Autour de M. Mitterrand et dans certains ministères, nombreux étaient ceux qui le pressaient en faveur d’une intervention militaire, il hésitait à y donner suite, et finalement il s’y est refusé. Les décisions se prenaient lors de nos conversations en tête-à-tête.
Comment avez-vous réussi à les faire adopter ?
Je me suis engagé personnellement dans mon discours à l’Assemblée nationale, le 22 juin ; accompagné de M. Juppé je me suis rendu le 11 juillet au Conseil de sécurité de l’O.N.U. pour faire approuver notre position et j’ai pu constater l’hostilité de la représentante des États-Unis à l’opération Turquoise ; je tenais presque chaque jour une réunion sur le Rwanda, ce qui m’a donné l’occasion de rejeter des propositions qui tendaient, sous des prétextes divers, à faire intervenir notre armée en profondeur, voire à Kigali même. Je me suis rendu sur place, accompagné de M. Léotard et de M. Roussin, le 27 juillet 1994, j’ai vu dans un hôpital de fortune des victimes, hommes, femmes, enfants meurtris, certains étaient Tutsis, d’autres Hutus. M. Mitterrand, qui s’était rendu en juillet en Afrique du Sud, m’a déclaré à son retour : « J’étais tout à fait rassuré par votre prudence ». Il avait sans doute constaté les inquiétudes que pouvait susciter en Afrique et dans le monde notre intervention.
Notre armée ne remplissait pas une tâche de police, elle avait une action humanitaire
L’opération Turquoise a néanmoins été contestée. On a fait valoir qu’elle avait servi de prétexte pour mettre à l’abri les responsables du génocide.
C’est faux. Il y avait des victimes à secourir, des réfugiés à protéger, on ne leur demandait pas s’ils étaient Tutsis ou Hutus, notre armée ne remplissait pas une tâche de police, elle avait une action humanitaire. Elle a été calomniée alors qu’elle fût admirable de courage et de générosité. Grâce à elle des milliers de vies ont été sauvées. Je tiens à rendre hommage au Général Lafourcade, commandant de l’opération Turquoise ; il s’est acquitté de sa mission tellement difficile avec loyauté et habileté. Turquoise n’était pas une opération à but militaire, c’était une mission de sauvetage et d’apaisement.
Que répondez-vous à ceux qui accusent la France d’avoir laissé filer les génocidaires par la zone humanitaire sécurisée sous son contrôle ?
L’armée française n’était pas là pour faire la police ! Le mandat de l’O.N.U. ne nous y autorisait pas.
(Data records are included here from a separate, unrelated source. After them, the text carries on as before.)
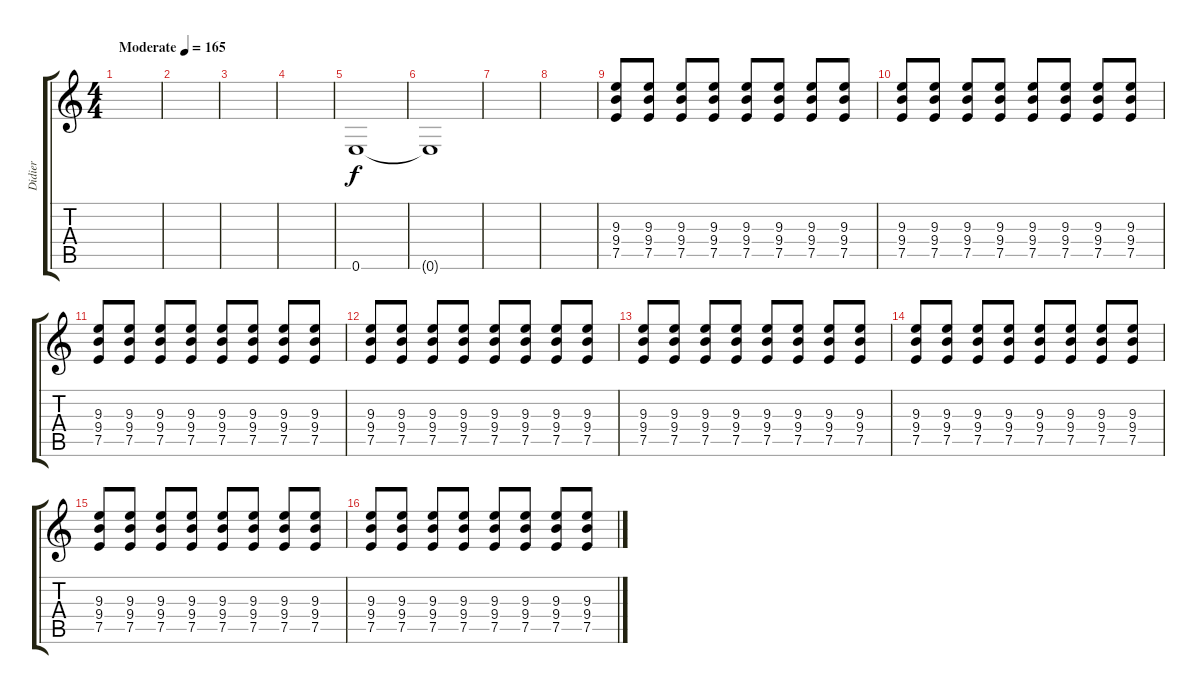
\track ("Didier" "Didier") {instrument distortionguitar}
\staff {score tabs}
\tuning (E4 B3 G3 D3 A2 E2) {hide}
\ts (4 4)
\tempo (165 "Moderate")
\clef g2
\ks c
|
|
|
|
0.6.1 |
0.6{t}.1 |
|
|
(9.3 9.4 7.5).8 (9.3 9.4 7.5).8 (9.3 9.4 7.5).8 (9.3 9.4 7.5).8 (9.3 9.4 7.5).8 (9.3 9.4 7.5).8 (9.3 9.4 7.5).8 (9.3 9.4 7.5).8 |
(9.3 9.4 7.5).8 (9.3 9.4 7.5).8 (9.3 9.4 7.5).8 (9.3 9.4 7.5).8 (9.3 9.4 7.5).8 (9.3 9.4 7.5).8 (9.3 9.4 7.5).8 (9.3 9.4 7.5).8 |
(9.3 9.4 7.5).8 (9.3 9.4 7.5).8 (9.3 9.4 7.5).8 (9.3 9.4 7.5).8 (9.3 9.4 7.5).8 (9.3 9.4 7.5).8 (9.3 9.4 7.5).8 (9.3 9.4 7.5).8 |
(9.3 9.4 7.5).8 (9.3 9.4 7.5).8 (9.3 9.4 7.5).8 (9.3 9.4 7.5).8 (9.3 9.4 7.5).8 (9.3 9.4 7.5).8 (9.3 9.4 7.5).8 (9.3 9.4 7.5).8 |
(9.3 9.4 7.5).8 (9.3 9.4 7.5).8 (9.3 9.4 7.5).8 (9.3 9.4 7.5).8 (9.3 9.4 7.5).8 (9.3 9.4 7.5).8 (9.3 9.4 7.5).8 (9.3 9.4 7.5).8 |
(9.3 9.4 7.5).8 (9.3 9.4 7.5).8 (9.3 9.4 7.5).8 (9.3 9.4 7.5).8 (9.3 9.4 7.5).8 (9.3 9.4 7.5).8 (9.3 9.4 7.5).8 (9.3 9.4 7.5).8 |
(9.3 9.4 7.5).8 (9.3 9.4 7.5).8 (9.3 9.4 7.5).8 (9.3 9.4 7.5).8 (9.3 9.4 7.5).8 (9.3 9.4 7.5).8 (9.3 9.4 7.5).8 (9.3 9.4 7.5).8 |
(9.3 9.4 7.5).8 (9.3 9.4 7.5).8 (9.3 9.4 7.5).8 (9.3 9.4 7.5).8 (9.3 9.4 7.5).8 (9.3 9.4 7.5).8 (9.3 9.4 7.5).8 (9.3 9.4 7.5).8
On a dit qu’il aurait fallu les livrer à la justice, mais quelle justice ? Il n’y avait plus de gouvernement ! Quand des hommes viennent dire « protégez-moi, je suis menacé », on n’a guère le temps de vérifier le passé de chacun.
L’opération Turquoise a tout de même suscité des critiques virulentes…
Par qui ? Par l’actuel gouvernement rwandais ? On peut attendre de lui qu’à l’instar de la France il publie des archives dont un organisme indépendant aurait à vérifier qu’elles sont complètes et exactes. Par les autorités américaines ? Elles étaient très impliquées dans cette affaire et l’on pourrait souhaiter qu’elles publient, là aussi sous l’autorité d’un organisme indépendant, les archives de la CIA. Le devoir de vérité ne s’impose pas uniquement à la France. Qui parmi les puissances a fait plus que la France pour arrêter le génocide ? Personne. Qui même a fait autant que la France pour arrêter le génocide ? Personne non plus. La meilleure preuve c’est que nous avions fixé à six à sept semaines la durée de l’opération Turquoise et que le terme parvenu, au début du mois d’août, l’on nous a demandé de toutes parts de prolonger notre présence ce à quoi nous nous sommes refusés. Et aujourd’hui dans des formules quelque peu confuses l’on affirme tantôt que la France est responsable du génocide et tantôt qu’elle n’en a pas été complice ce qui n’est guère cohérent. Elle n’est ni l’une ni l’autre, la véritable responsabilité est celle des Hutus et des Tutsis qui se sont affrontés dans la violence en refusant de s’entendre et celle des forces de l’O.N.U. qui se sont refusées à intervenir. Ce sont des moments d’hypocrisie collective dont l’Histoire est coutumière. Le devoir de vérité ne s’impose pas uniquement à la France.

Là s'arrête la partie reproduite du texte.